The Norwegian version of the ESS used in this study was translated at Akershus University Hospital in 2001, when we were unaware that other researches worked on another Norwegian translation of the same scale. This version of the scale has been used in a telephone survey [27]; however, we are not aware of assessment of its psychometric properties. The two versions differ only slightly from one another, most significantly in the translation of the English verb dozing, where the two versions have selected two distinct Norwegian verbs. Another difference is that in the version used in this study, the ESS items are, as in the original version, translated in the present participle (i.e., sitting and reading), while the other version uses the infinitive translation of the verbs (i.e., to sit and read). Interestingly, in one study, where the aim was to develop a Greek version of the ESS, the researchers translated an English ESS, where instead of the verb dozing, probability of sleepiness and sleeping was used [23].

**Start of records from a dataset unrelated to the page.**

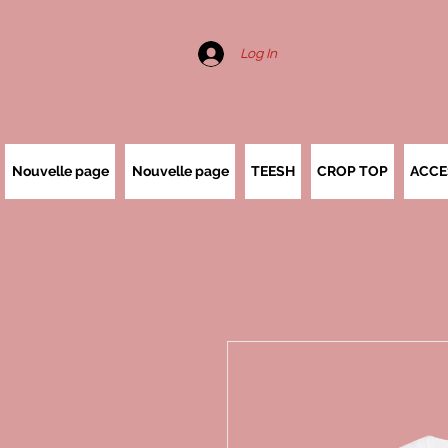
Log In
Nouvelle page
Nouvelle page
TEESH
CROP TOP
ACCE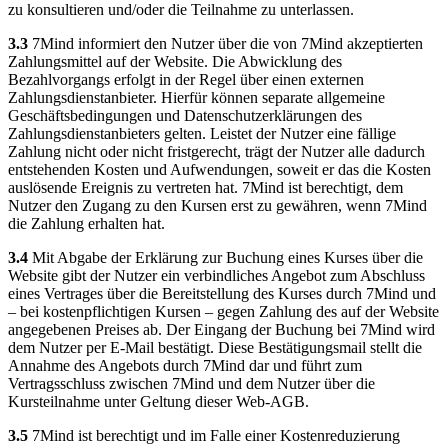
zu konsultieren und/oder die Teilnahme zu unterlassen.
3.3
7Mind informiert den Nutzer über die von 7Mind akzeptierten
Zahlungsmittel auf der Website. Die Abwicklung des
Bezahlvorgangs erfolgt in der Regel über einen externen
Zahlungsdienstanbieter. Hierfür können separate allgemeine
Geschäftsbedingungen und Datenschutzerklärungen des
Zahlungsdienstanbieters gelten. Leistet der Nutzer eine fällige
Zahlung nicht oder nicht fristgerecht, trägt der Nutzer alle dadurch
entstehenden Kosten und Aufwendungen, soweit er das die Kosten
auslösende Ereignis zu vertreten hat. 7Mind ist berechtigt, dem
Nutzer den Zugang zu den Kursen erst zu gewähren, wenn 7Mind
die Zahlung erhalten hat.
3.4
Mit Abgabe der Erklärung zur Buchung eines Kurses über die
Website gibt der Nutzer ein verbindliches Angebot zum Abschluss
eines Vertrages über die Bereitstellung des Kurses durch 7Mind und
– bei kostenpflichtigen Kursen – gegen Zahlung des auf der Website
angegebenen Preises ab. Der Eingang der Buchung bei 7Mind wird
dem Nutzer per E-Mail bestätigt. Diese Bestätigungsmail stellt die
Annahme des Angebots durch 7Mind dar und führt zum
Vertragsschluss zwischen 7Mind und dem Nutzer über die
Kursteilnahme unter Geltung dieser Web-AGB.
3.5
7Mind ist berechtigt und im Falle einer Kostenreduzierung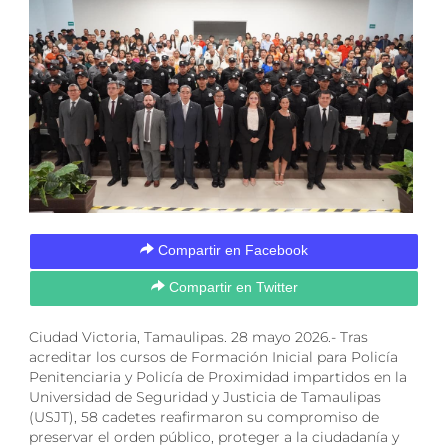
Compartir en Facebook
Compartir en Twitter
Ciudad Victoria, Tamaulipas. 28 mayo 2026.- Tras
acreditar los cursos de Formación Inicial para Policía
Penitenciaria y Policía de Proximidad impartidos en la
Universidad de Seguridad y Justicia de Tamaulipas
(USJT), 58 cadetes reafirmaron su compromiso de
preservar el orden público, proteger a la ciudadanía y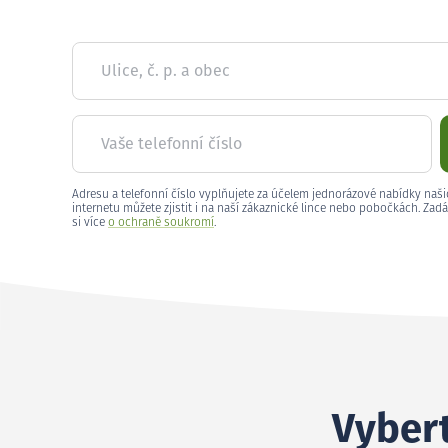
Ulice, č. p. a obec
Vaše telefonní číslo
Adresu a telefonní číslo vyplňujete za účelem jednorázové nabídky naši
internetu můžete zjistit i na naší zákaznické lince nebo pobočkách. Zadá
si více
o ochraně soukromí
.
Vybert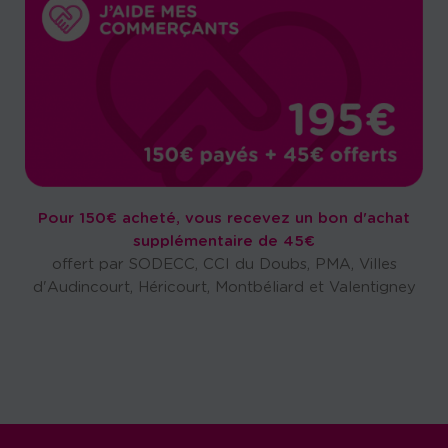
Pour 150€ acheté, vous recevez un bon d'achat
supplémentaire de 45€
offert par SODECC, CCI du Doubs, PMA, Villes
d'Audincourt, Héricourt, Montbéliard et Valentigney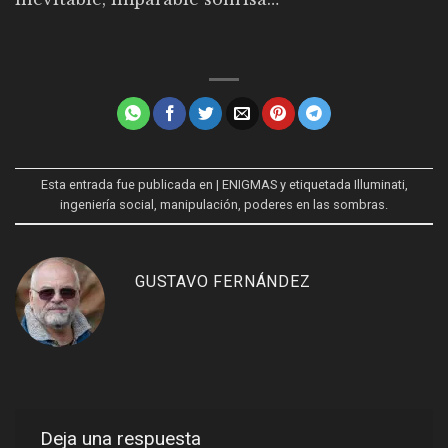
Esta entrada fue publicada en
| ENIGMAS
y etiquetada
Illuminati
,
ingeniería social
,
manipulación
,
poderes en las sombras
.
GUSTAVO FERNÁNDEZ
Deja una respuesta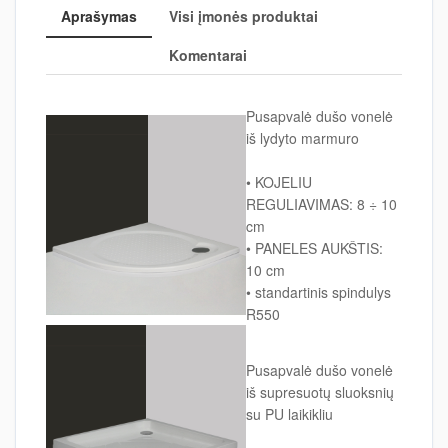
Aprašymas
Visi įmonės produktai
Komentarai
Pusapvalė dušo vonelė
iš lydyto marmuro
• KOJELIU
REGULIAVIMAS: 8 ÷ 10
cm
• PANELES AUKŠTIS:
10 cm
• standartinis spindulys
R550
Pusapvalė dušo vonelė
iš supresuotų sluoksnių
su PU laikikliu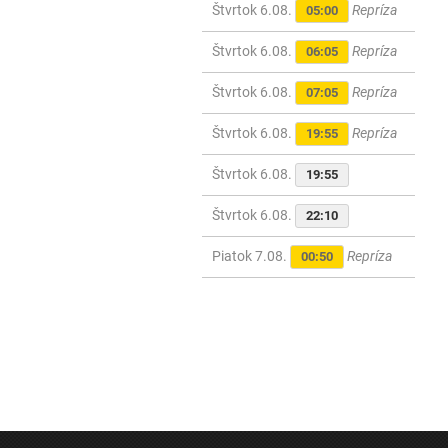
Štvrtok 6.08.
Repríza
05:00
Štvrtok 6.08.
Repríza
06:05
Štvrtok 6.08.
Repríza
07:05
Štvrtok 6.08.
Repríza
19:55
Štvrtok 6.08.
19:55
Štvrtok 6.08.
22:10
Piatok 7.08.
Repríza
00:50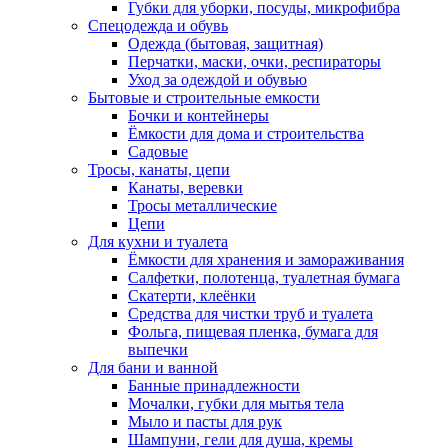
Губки для уборки, посуды, микрофибра
Спецодежда и обувь
Одежда (бытовая, защитная)
Перчатки, маски, очки, респираторы
Уход за одеждой и обувью
Бытовые и строительные емкости
Бочки и контейнеры
Ёмкости для дома и строительства
Садовые
Тросы, канаты, цепи
Канаты, веревки
Тросы металлические
Цепи
Для кухни и туалета
Ёмкости для хранения и замораживания
Салфетки, полотенца, туалетная бумага
Скатерти, клеёнки
Средства для чистки труб и туалета
Фольга, пищевая пленка, бумага для
выпечки
Для бани и ванной
Банные принадлежности
Мочалки, губки для мытья тела
Мыло и пасты для рук
Шампуни, гели для душа, кремы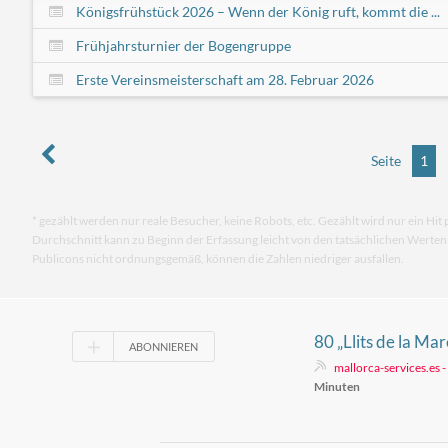
Königsfrühstück 2026 – Wenn der König ruft, kommt die ...
Frühjahrsturnier der Bogengruppe
Erste Vereinsmeisterschaft am 28. Februar 2026
Seite
1
* gezählt werden nur reale Besucher, keine Robots, etc. Gezählt wird nur ein Hit 
Durchschnitt kann zu Beginn der Erfassung leicht von den tatsächlichen Werte
Publicons nicht ordnungsgemäß, können die Zahlen niedriger ausfallen.
80 „Llits de la Ma
ABONNIEREN
Mariä Himmelfah
mallorca-services.es 
Minuten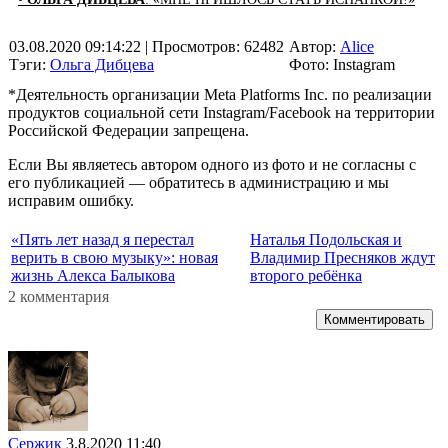
03.08.2020 09:14:22
| Просмотров: 62482
Автор:
Alice
Тэги:
Ольга Дибцева
Фото: Instagram
*Деятельность организации Meta Platforms Inc. по реализации
продуктов социальной сети Instagram/Facebook на территории
Российской Федерации запрещена.
Если Вы являетесь автором одного из фото и не согласны с
его публикацией — обратитесь в администрацию и мы
исправим ошибку.
«Пять лет назад я перестал
Наталья Подольская и
верить в свою музыку»: новая
Владимир Пресняков ждут
жизнь Алекса Балыкова
второго ребёнка
2 комментария
Комментировать
Сержик
3.8.2020 11:40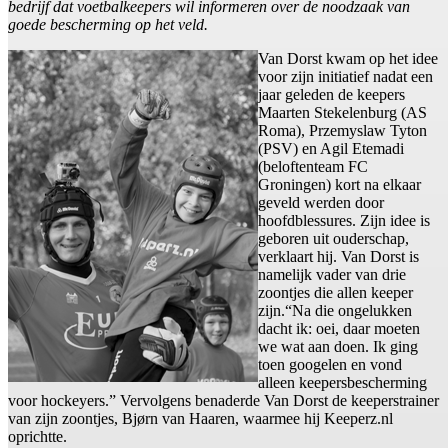
bedrijf dat voetbalkeepers wil informeren over de noodzaak van
goede bescherming op het veld.
Van Dorst kwam op het idee
voor zijn initiatief nadat een
jaar geleden de keepers
Maarten Stekelenburg (AS
Roma), Przemyslaw Tyton
(PSV) en Agil Etemadi
(beloftenteam FC
Groningen) kort na elkaar
geveld werden door
hoofdblessures. Zijn idee is
geboren uit ouderschap,
verklaart hij. Van Dorst is
namelijk vader van drie
zoontjes die allen keeper
zijn.“Na die ongelukken
dacht ik: oei, daar moeten
we wat aan doen. Ik ging
toen googelen en vond
alleen keepersbescherming
voor hockeyers.” Vervolgens benaderde Van Dorst de keeperstrainer
van zijn zoontjes, Bjørn van Haaren, waarmee hij Keeperz.nl
oprichtte.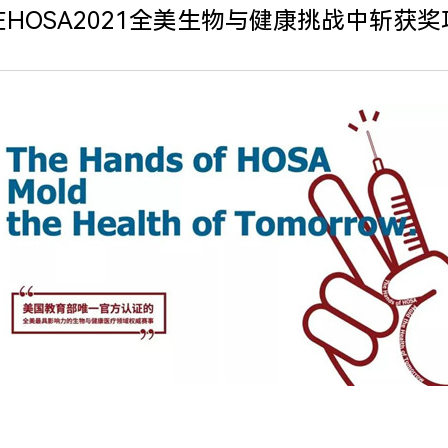
HOSA2021全美生物与健康挑战中斩获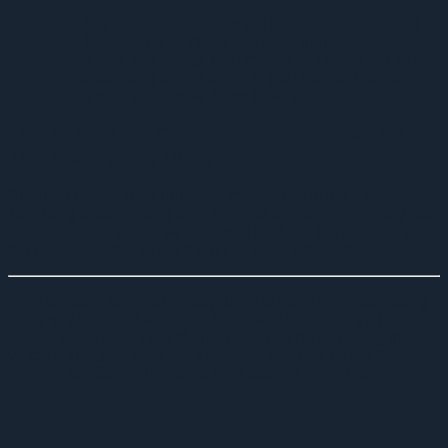
Khoảng lùi tối thiểu
: Tuân thủ theo quy định đối với
từng loại đường và chiều cao công trình.
Chiều cao xây dựng
: Nếu mật độ xây dựng đạt tối đa,
chiều cao công trình thường bị giới hạn để bảo đảm
không gian an toàn và thông thoáng.
Tối Ưu SEO với Các Từ Khóa Liên Quan Đến
Tính Mật Độ Xây Dựng
Sử dụng các từ khóa như “tính mật độ xây dựng”, “mật độ
xây dựng thuần”, “công thức tính mật độ xây dựng” trong các
tiêu đề, đoạn mở đầu và phần giải thích chi tiết giúp bài viết
thu hút người đọc và cải thiện khả năng tìm kiếm.
Tóm lại
, cách tính mật độ xây dựng là công việc quan trọng
trong quy hoạch nhà ở riêng lẻ để đảm bảo công trình đạt
chuẩn. Bằng cách hiểu rõ khái niệm mật độ xây dựng thuần
và cách tính toán theo tiêu chuẩn TCVN, bạn có thể thực
hiện dự án của mình một cách an toàn và hợp pháp.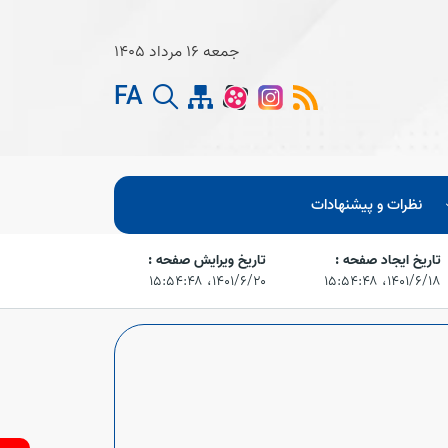
جمعه 16 مرداد 1405
FA
نظرات و پیشنهادات
تاریخ ایجاد صفحه :
تاریخ ویرایش صفحه :
۱۴۰۱/۶/۱۸،‏ ۱۵:۵۴:۴۸
۱۴۰۱/۶/۲۰،‏ ۱۵:۵۴:۴۸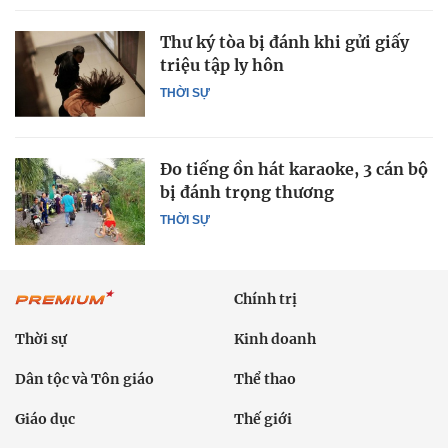
Thư ký tòa bị đánh khi gửi giấy
triệu tập ly hôn
THỜI SỰ
Đo tiếng ồn hát karaoke, 3 cán bộ
bị đánh trọng thương
THỜI SỰ
Chính trị
Thời sự
Kinh doanh
Dân tộc và Tôn giáo
Thể thao
Giáo dục
Thế giới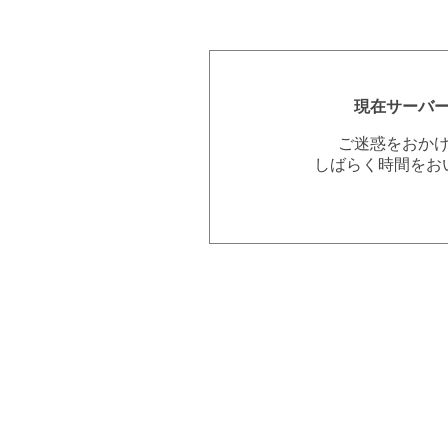
現在サーバ
ご迷惑をおか
しばらく時間をお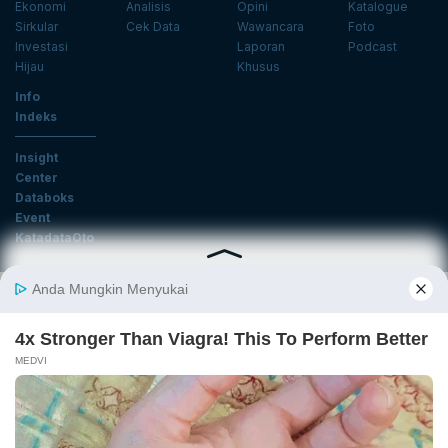
Ekonomi
Analisis
Opini
Katalogue
Sirkular
Cek Data
Wawancara
Foto
Investasi
Laporan
Podcast
Hijau
Khusus
Info
Indeks
Insight
Center
Databoks
Event
KatadataOto
Langganan Newsletter
Email
Daftar
Ikuti Kami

The present study was conducted in two different populations, one consisting of patients evaluated for OSA and the other of patients with a sleep disturbance, who were referred to a sleep study and an MSLT. This study documents the psychometric properties of the Norwegian version of the ESS, which we therefore think can be used in practice. However, the Norwegian version has the same limitations as other language versions of the ESS. The measurement properties of the ESS clearly vary according to the population in which it is used, which has been emphasized in previous reports [7, 28]. This noted that the ESS is still an important questionnaire for the assessment of subjective sleep propensity, especially in patients who are evaluated for or have been diagnosed with OSA. It is translated into several different languages and used in many countries around the world [2, 11, 12, 22, 23]. The ESS has the advantage of evaluating average sleep propensity in recent times [29], while the MSLT evaluates the condition of the patient in a very specific situation and does not necessarily reflect daily life [22]. We conclude that the Norwegian version of the ESS had acceptable internal consistency and test–retest reliability. The association of the ESS items and total score with the MSLT was only fair to moderate, in line with previous reports from other countries.